Our host was extremely excited to meet us and talk about his beliefs, to the point that he drove several miles just to speak with four Americans about his religion. We all felt his passion as he spoke about religion being inseparable from every other aspect of his life. To him, religion pervaded all thoughts and actions at all times. While I expected to find this visit fascinating, I did not expect to hear what came next: one of the most clearly orated spiritual lectures of my life.
According to Mr. Tendulkar, all religions seek to understand the universe in a rational and spiritual way, while also attempting to explain the purpose of our existence. He argued that human beings naturally attempt to seek answers to explain our place in the world, and that desire to find answers is, in a way, the essence of religion. However, through self-interest, politics, and corruption, most religions eventually develop agendas that differ from their initial intent.

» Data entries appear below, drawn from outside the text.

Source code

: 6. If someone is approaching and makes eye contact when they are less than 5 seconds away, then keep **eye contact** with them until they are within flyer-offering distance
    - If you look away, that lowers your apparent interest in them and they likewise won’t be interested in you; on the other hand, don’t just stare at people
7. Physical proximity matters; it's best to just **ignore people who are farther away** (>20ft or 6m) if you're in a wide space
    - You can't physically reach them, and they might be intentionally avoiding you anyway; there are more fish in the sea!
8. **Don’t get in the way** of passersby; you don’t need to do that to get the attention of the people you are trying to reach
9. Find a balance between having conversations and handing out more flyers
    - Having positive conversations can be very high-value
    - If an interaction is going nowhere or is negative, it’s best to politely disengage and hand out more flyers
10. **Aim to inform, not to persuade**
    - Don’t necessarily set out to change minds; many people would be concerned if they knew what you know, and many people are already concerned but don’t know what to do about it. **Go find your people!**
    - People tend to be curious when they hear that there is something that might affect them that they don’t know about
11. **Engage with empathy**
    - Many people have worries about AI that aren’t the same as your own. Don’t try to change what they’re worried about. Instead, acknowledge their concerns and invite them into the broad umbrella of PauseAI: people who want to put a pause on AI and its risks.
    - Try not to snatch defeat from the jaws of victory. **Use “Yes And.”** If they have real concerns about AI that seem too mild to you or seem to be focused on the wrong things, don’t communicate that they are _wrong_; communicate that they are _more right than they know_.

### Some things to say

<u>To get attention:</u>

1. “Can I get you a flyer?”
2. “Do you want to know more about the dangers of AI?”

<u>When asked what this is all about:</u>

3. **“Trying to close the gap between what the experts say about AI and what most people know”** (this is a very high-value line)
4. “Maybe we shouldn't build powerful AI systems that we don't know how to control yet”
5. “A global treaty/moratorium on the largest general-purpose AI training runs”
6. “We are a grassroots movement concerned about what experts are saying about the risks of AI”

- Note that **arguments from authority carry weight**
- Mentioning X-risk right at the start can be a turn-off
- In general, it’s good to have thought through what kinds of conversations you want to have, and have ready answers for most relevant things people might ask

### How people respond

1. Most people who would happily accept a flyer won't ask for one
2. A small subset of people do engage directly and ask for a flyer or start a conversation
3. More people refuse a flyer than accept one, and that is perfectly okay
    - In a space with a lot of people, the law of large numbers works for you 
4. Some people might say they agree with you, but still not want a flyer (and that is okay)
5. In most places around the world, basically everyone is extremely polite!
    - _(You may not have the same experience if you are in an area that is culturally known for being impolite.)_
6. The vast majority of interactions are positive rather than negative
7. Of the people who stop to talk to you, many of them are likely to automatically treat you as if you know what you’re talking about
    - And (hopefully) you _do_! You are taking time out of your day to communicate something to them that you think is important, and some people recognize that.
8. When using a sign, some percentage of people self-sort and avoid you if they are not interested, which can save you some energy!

Mr. Tendulkar insisted that the greatest religious figures across history have preached unity and understanding, from Jesus’ “love your neighbor as your self” to the Buddha’s “be kind to all creatures.” This, our representative from the Theosophical Society explained, was the true purpose of religion, arguing that it was a means for people to come together to express their shared roots and spirituality, despite political, social, or economic differences.
The lecture became particularly compelling when Aidan, my friend and classmate, asked what practical advice Mr. Tendulkar had for incorporating this kind of thinking into our daily lives. The point that particularly resonated with us was our host’s claim that most people are "selectively conscious,” picking and choosing the objects of their attention, while remaining unconscious of the majority of things going on around them. While our host encouraged meditation as a helpful solution, he emphasized that being actively aware of one’s surroundings is key to a successful life. Perhaps it was the context, the clarity of the lecture, or the passion of our host, but regardless of the exact reasons, this advice really stuck with us.
As Jack Sheffield, the third student present, noted: “After he pointed this out, I have tried to expand the scope of things I focus on, trying to take more information into consideration before reacting and responding to certain situations. Rather than getting entrenched in my initial dump of emotion and reacting with a limited level of awareness, I try to take a step back and understand a larger number of variables than I typically consider. This acknowledgement helps me manage my emotions and my mental state. I can make more informed and rational decisions and maintain a levelheadedness that prevents me from panicking.”
Even though we had been meditating as a group since arriving in India, the practical benefits of controlling our attention had, until that point, remained in the abstract.
As we said our goodbyes to our pro tempore guru, it struck me how apprehensive I had initially been, wondering what kind of devil worship I might find waiting for me inside. For this reason, Mr. Tendulkar’s emphasis on awareness and seeking understanding really hit home. Despite all of my cultural hang-ups about the occult, I left the center with the feeling that I had just met one of the most spiritually aware people I ever will meet.
At least for a moment, it seemed we were all a small part of a West meets East, East meets West religious feedback loop, participants in a centuries-old, but still living, amalgamation of spiritual doctrine and practice that maybe, just maybe, ought to be considered a religious lineage of its own.
Three months later, I still reflect on the lecture quite often, and the visit to the Theosophical Society ended up being a highlight of our travels, helping the trip live up to the cliché of “searching for spirituality in India.”